Renovated playground brings differing opinions


Avery Bleichfeld

Community members, students and government officials traveled to Columbus Ave. on Sept. 14 to celebrate the opening of the newly renovated William E. Carter Playground.

Mayor Martin J. Walsh proposed the project to transform Carter Playground. The construction included expanding the park, constructing new tennis courts, covering all the fields with artificial turf and moving the playground front and center.

“We had natural grass for some of the field, but frankly the grass had been worn down to bare dirt,” Cook said. “There was a crumbling football stands along the MBTA tracks. In the back corner, there was actual parking lot.”

Over time, the public park became a “really challenging urban space” for the city, said Boston Parks Commissioner Chris Cook. Northeastern University partnered with the city to renovate and repair the park, breaking ground on the project in 2017.

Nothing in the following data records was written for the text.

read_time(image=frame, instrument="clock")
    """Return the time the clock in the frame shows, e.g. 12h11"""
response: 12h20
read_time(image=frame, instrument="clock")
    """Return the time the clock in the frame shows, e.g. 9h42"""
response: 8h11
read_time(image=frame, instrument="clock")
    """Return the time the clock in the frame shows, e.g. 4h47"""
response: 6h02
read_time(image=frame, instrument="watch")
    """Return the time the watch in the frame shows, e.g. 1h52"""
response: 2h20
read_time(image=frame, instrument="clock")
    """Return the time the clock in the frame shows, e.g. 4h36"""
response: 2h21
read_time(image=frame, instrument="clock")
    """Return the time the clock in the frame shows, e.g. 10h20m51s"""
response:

“Having the playground front and center right across from NUPD just makes it a really safe and welcoming playground, to have it here along Columbus Avenue,” said Ian Parks, project manager on behalf of Northeastern. “I think it’ll be awesome for the kids, definitely.”

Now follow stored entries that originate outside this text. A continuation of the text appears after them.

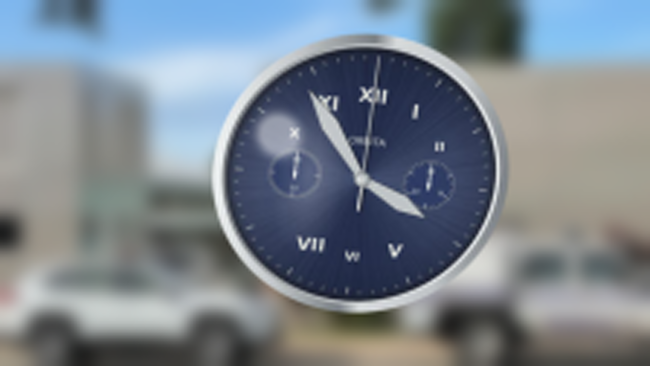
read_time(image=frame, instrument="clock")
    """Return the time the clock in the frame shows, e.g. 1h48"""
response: 3h54
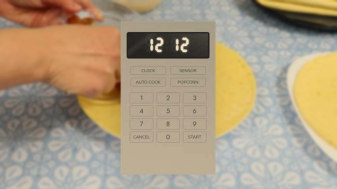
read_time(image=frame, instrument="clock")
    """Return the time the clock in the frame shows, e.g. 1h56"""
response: 12h12
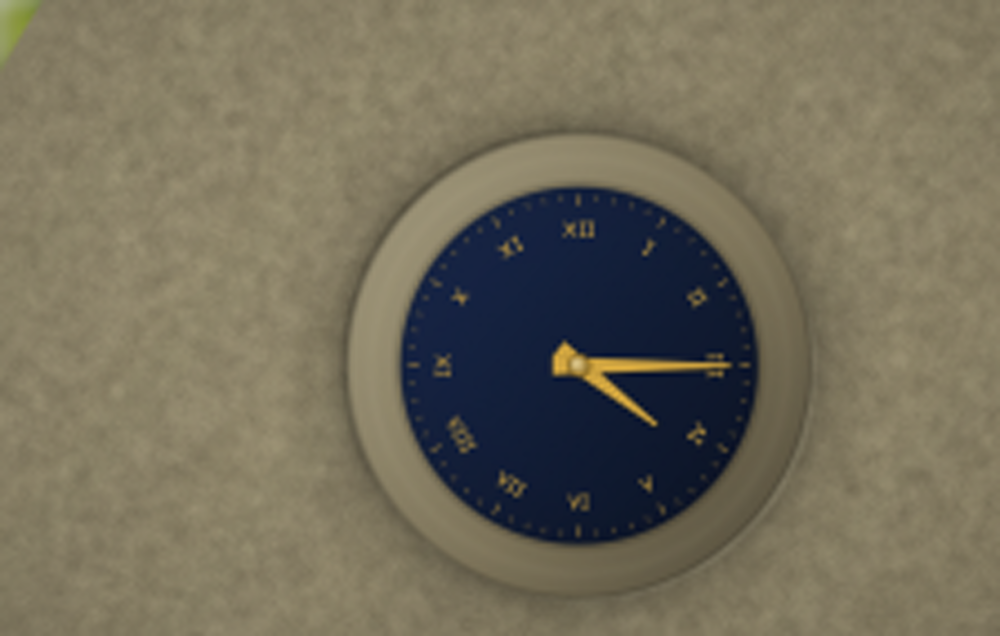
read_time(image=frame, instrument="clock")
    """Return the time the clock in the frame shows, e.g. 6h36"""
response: 4h15
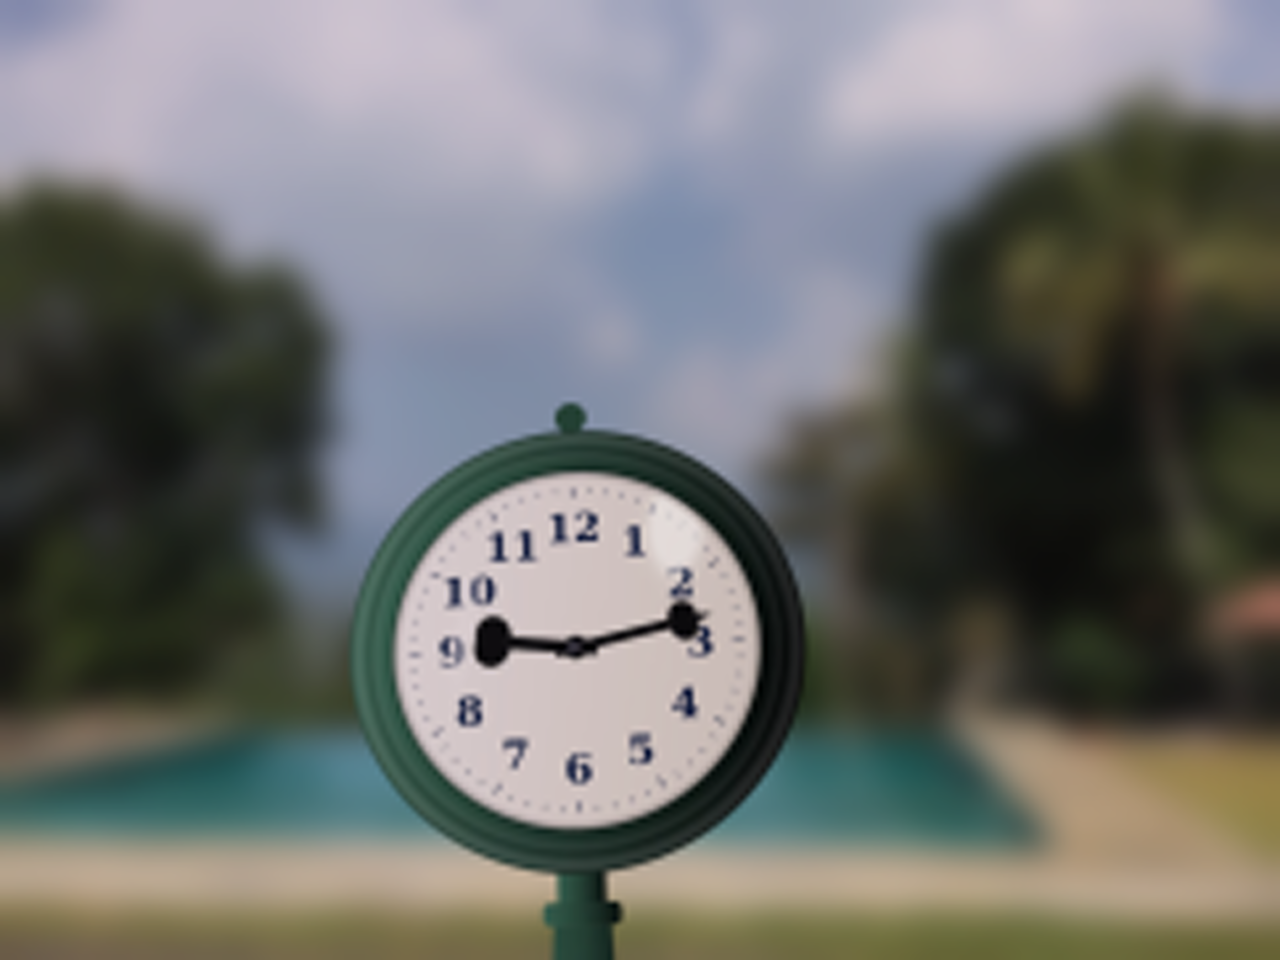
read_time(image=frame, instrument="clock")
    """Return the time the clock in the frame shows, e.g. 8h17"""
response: 9h13
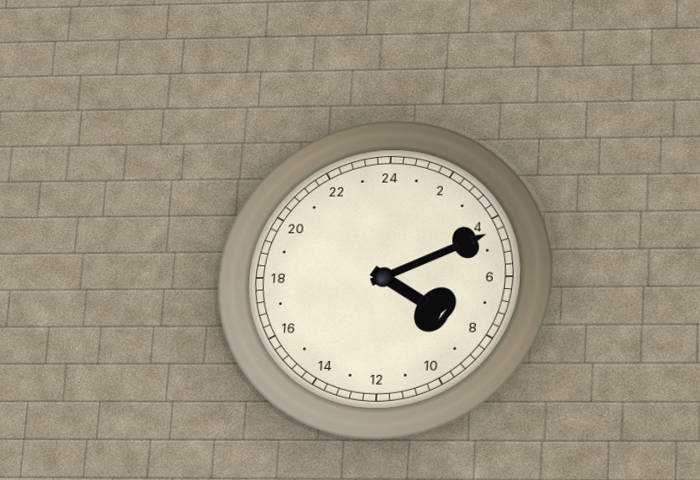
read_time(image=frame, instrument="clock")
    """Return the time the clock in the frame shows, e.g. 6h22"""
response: 8h11
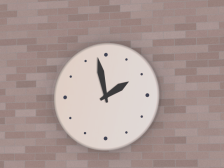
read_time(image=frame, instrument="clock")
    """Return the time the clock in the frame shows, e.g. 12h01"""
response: 1h58
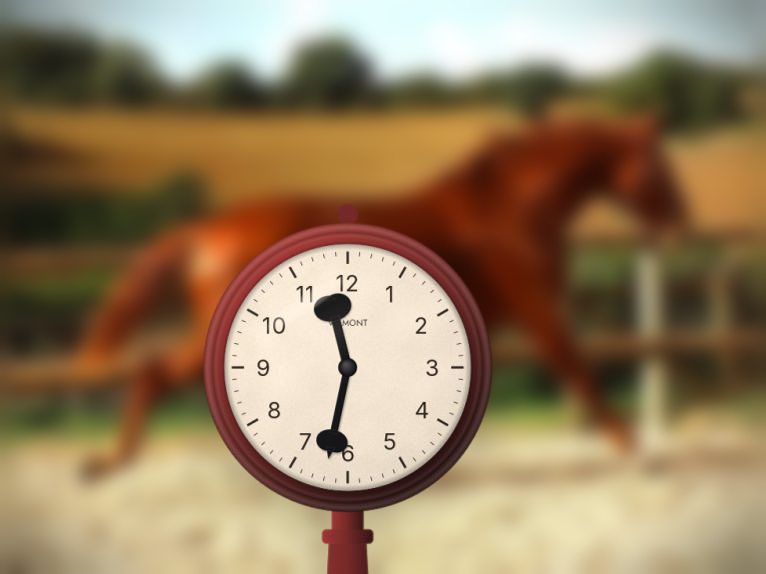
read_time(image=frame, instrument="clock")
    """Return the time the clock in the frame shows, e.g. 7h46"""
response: 11h32
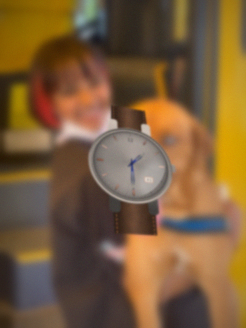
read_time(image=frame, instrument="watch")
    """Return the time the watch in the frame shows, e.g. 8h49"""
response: 1h30
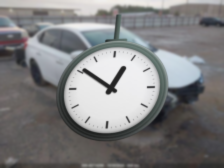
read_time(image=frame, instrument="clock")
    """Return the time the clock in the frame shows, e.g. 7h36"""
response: 12h51
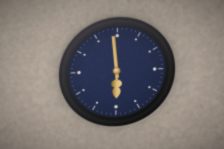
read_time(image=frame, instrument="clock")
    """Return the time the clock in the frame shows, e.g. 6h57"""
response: 5h59
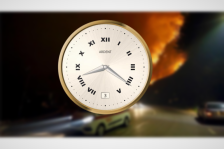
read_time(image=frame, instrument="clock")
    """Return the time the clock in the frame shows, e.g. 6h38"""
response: 8h21
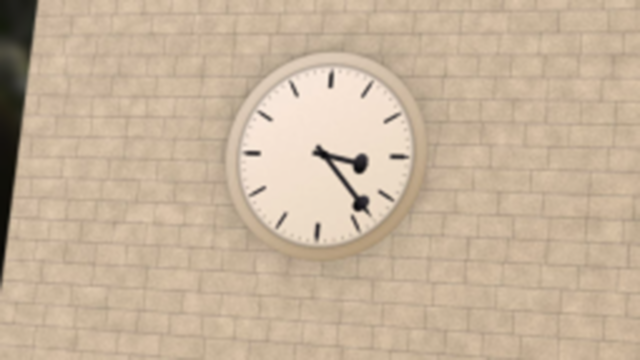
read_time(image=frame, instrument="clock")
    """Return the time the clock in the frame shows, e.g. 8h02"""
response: 3h23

The construction also includes advancements to enable year-round use for Carter Playground. During winter months, one of the fields will be covered by an inflatable cover allowing teams from the community and Northeastern to continue using the playground, said Cook.

“I think it’s great,” said Kedest Gebru, a Back Bay resident. “They did a really good job. It’s good for the community.”

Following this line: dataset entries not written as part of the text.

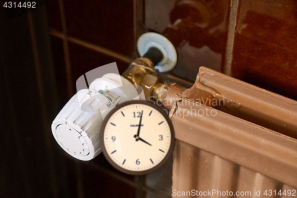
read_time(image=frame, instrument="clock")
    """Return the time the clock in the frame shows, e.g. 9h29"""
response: 4h02
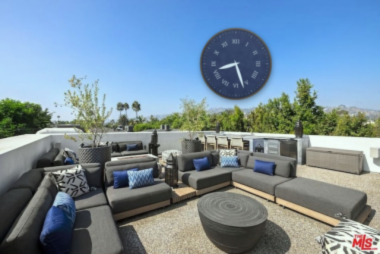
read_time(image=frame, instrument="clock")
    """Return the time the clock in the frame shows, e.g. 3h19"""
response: 8h27
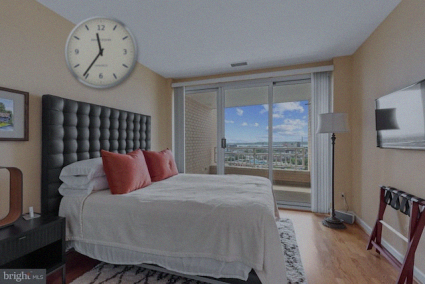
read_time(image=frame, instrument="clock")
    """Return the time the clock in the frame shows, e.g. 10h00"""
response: 11h36
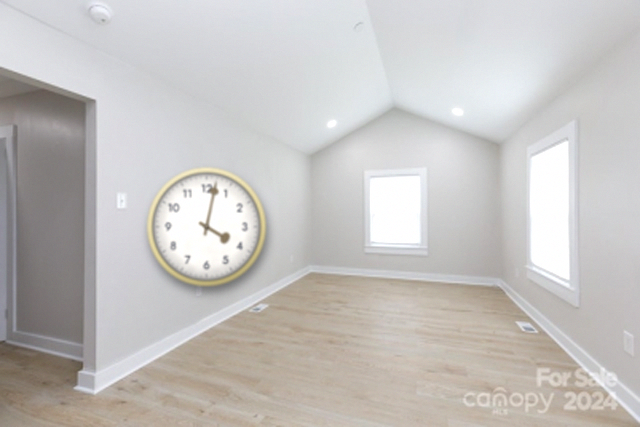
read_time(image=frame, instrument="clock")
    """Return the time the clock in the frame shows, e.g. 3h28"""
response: 4h02
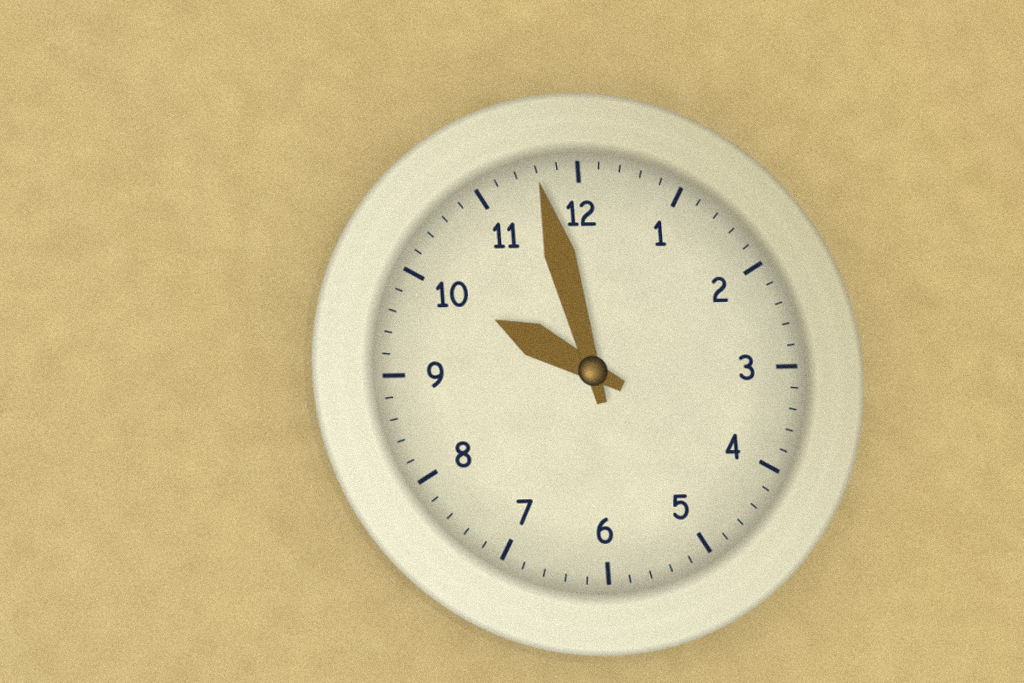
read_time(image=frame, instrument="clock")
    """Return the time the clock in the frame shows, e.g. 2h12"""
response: 9h58
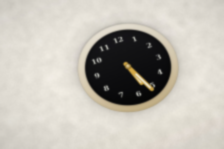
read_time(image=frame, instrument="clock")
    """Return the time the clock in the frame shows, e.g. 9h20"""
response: 5h26
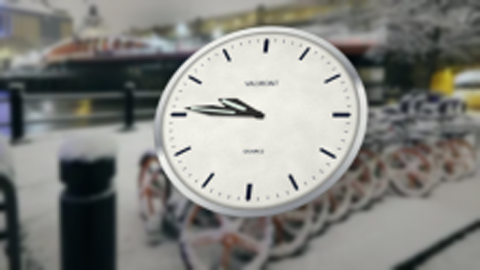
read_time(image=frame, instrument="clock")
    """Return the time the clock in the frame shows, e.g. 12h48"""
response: 9h46
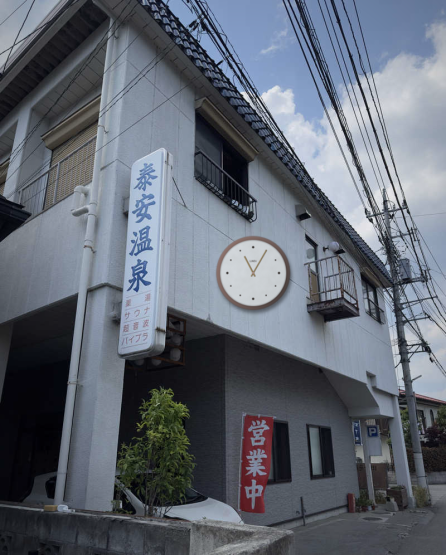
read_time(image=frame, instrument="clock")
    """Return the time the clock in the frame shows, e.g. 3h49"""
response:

Some groups within the local community see the university’s previous and most recent expansions as gentrification of the Roxbury neighborhood, with the expansion of the playground adding to the issue.

As the university expands into the surrounding community, Roxbury residents are often forced out of their homes and relocated. Northeastern professor Barry Bluestone said that while the playground improves the Roxbury community, the university should be doing more to help the displaced residents.

“I’m not opposed to the improvements that were made, and they were extensive, at the Carter Playground,” Bluestone said, “but that puts even more pressure on the university to take action on the housing front to reduce the impact of gentrification.”

Bluestone said that the universities within Boston, along with the city’s government, should team up to help improve the housing market in the gentrified communities.

“The success of Northeastern, of BU, of BC has come at the expense of the local community,” Bluestone said, “and therefore, we have a responsibility to try and solve that housing problem.”

Northeastern funded these renovations and invested $26 million into the project for the repairs, committing another $82 million in maintenance over the next 30 years.

Sean McIntyre, a fifth-year business administration major who spoke at the event to represent the student athletes at Northeastern, believed this partnership signals the important role Northeastern can play in the local community.

“For me, Carter signifies two equally important commitments Northeastern has made,” McIntyre said. “One is to the club and intramural sports at Northeastern and two is building a harmonious relationship with the city of Boston.”

But while this partnership has seen success, Boston officials are not ready to adopt this process as a common system.

“This situation was perfect for this unique public-private partnership, but I do think cities have to be very, very responsible, not to rush into public-private partnerships and really analyze the specific situation,” Cook said. “We’re very grateful that this one is a positive.”

Christopher Butler contributed to this article.